Shipper: いや、力ずくって言っても!入力の文字列に対して数列のパターンは無限に考えられるとすればどうしたらいいんですか。

Google: では最初の100個の数だけを対象にしましょう。1から100までです。さっきのように少しずつ行きましょうか。1から100までで考えられる数列の組み合わせはどうなりますか?

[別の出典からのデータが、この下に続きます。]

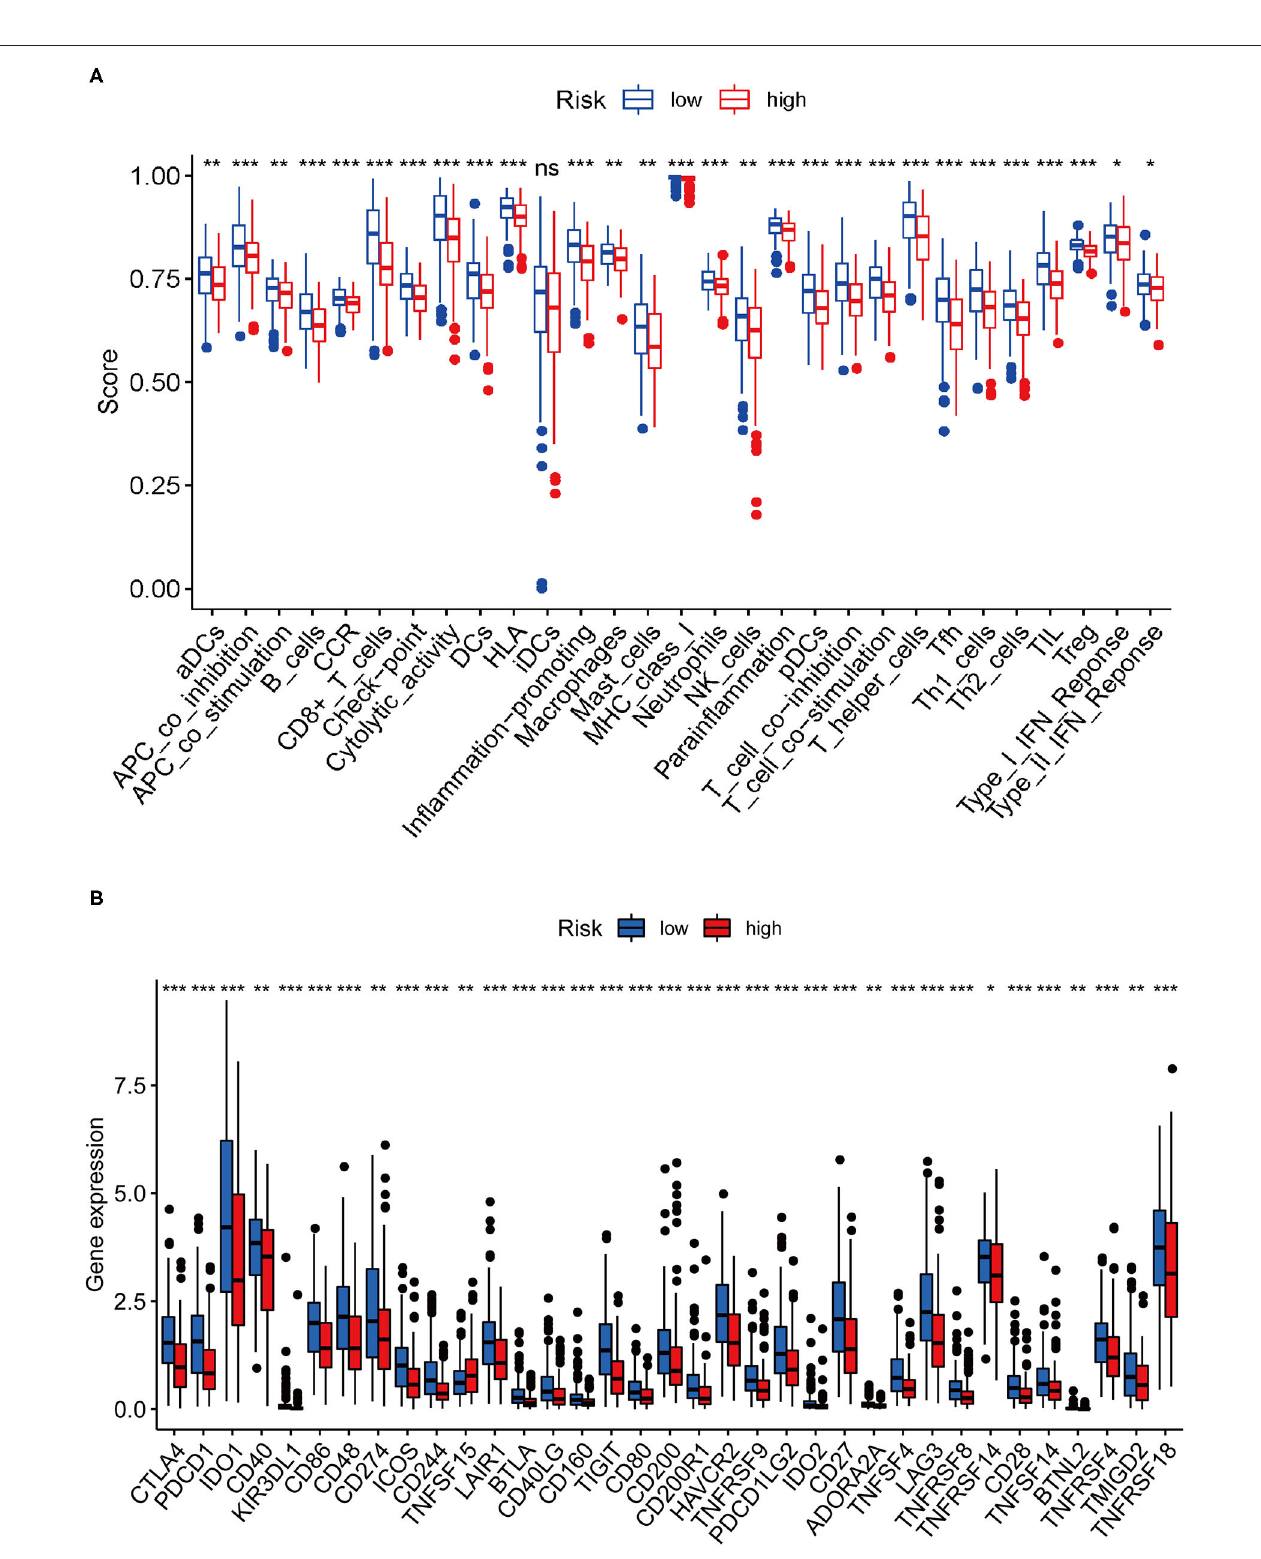
FIGURE 10 | Correlation between risk score and immune-related functions and immune checkpoint molecule expression. (A) Scores of immune cells and immune-related functions between the high- and low-risk groups. (B) Differences in the expression of immune checkpoint molecules between the high- and low-risk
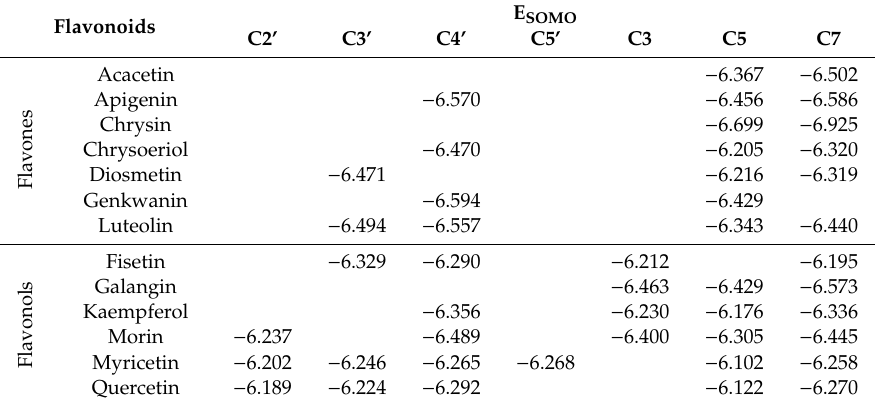
Table A2. Energies of SOMOs of investigated flavonoids’ radicals [eV].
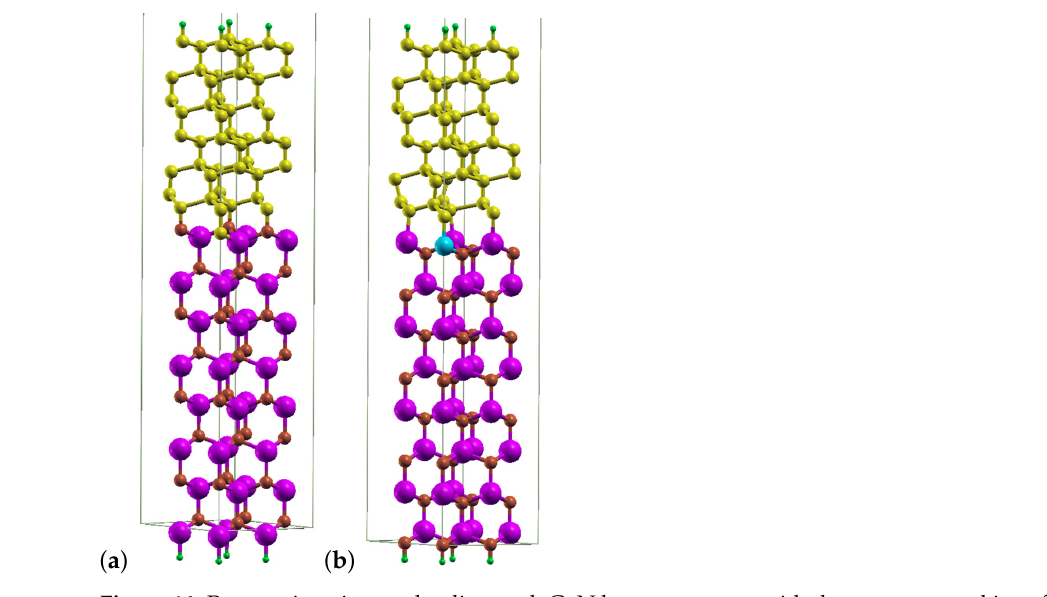
Figure 14. Perspective view at the diamond–GaN heterostructure with the reconstructed interface according to the pattern ( a ) 3 N + 1 C N and ( b ) 3 Ga + 1 Si Ga . The large blue ball represents the Si atom.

Shipper氏の言うとおり、解自体のパターンは無限通り考えられうるのですが、
今回はその中でも最短かつ最小のものだけを出力、ということにしています。

Fizzは3の倍数、Buzzは5の倍数、FizzBuzzは15の倍数の時に出力されるので、
それぞれの最小公倍数である15を周期として出力が反復されることがわかります。

すなわち、「KotlinでFizzBuzz」の項目で作成した数列$a_n$の各要素に対しFizzBuzz変換を行ったリストをBとして、
先頭から15要素ごとに分割したBの部分リスト$B_k(k=0,1,2,...)$を考えると、

  • $B_1$ = [1, 2, "Fizz", 4, "Buzz", "Fizz", 7, 8, "Fizz", "Buzz", 11, "Fizz", 13, 14, "FizzBuzz"]
  • $B_2$ = [16, 17, "Fizz", 19, "Buzz", "Fizz", 22, 23, "Fizz", "Buzz", 26, "Fizz", 28, 29, "FizzBuzz"]
  • $B_3$ = [31, 32, "Fizz", 34, "Buzz", "Fizz", 37, 38, "Fizz", "Buzz", 41, "Fizz", 43, 44, "FizzBuzz"]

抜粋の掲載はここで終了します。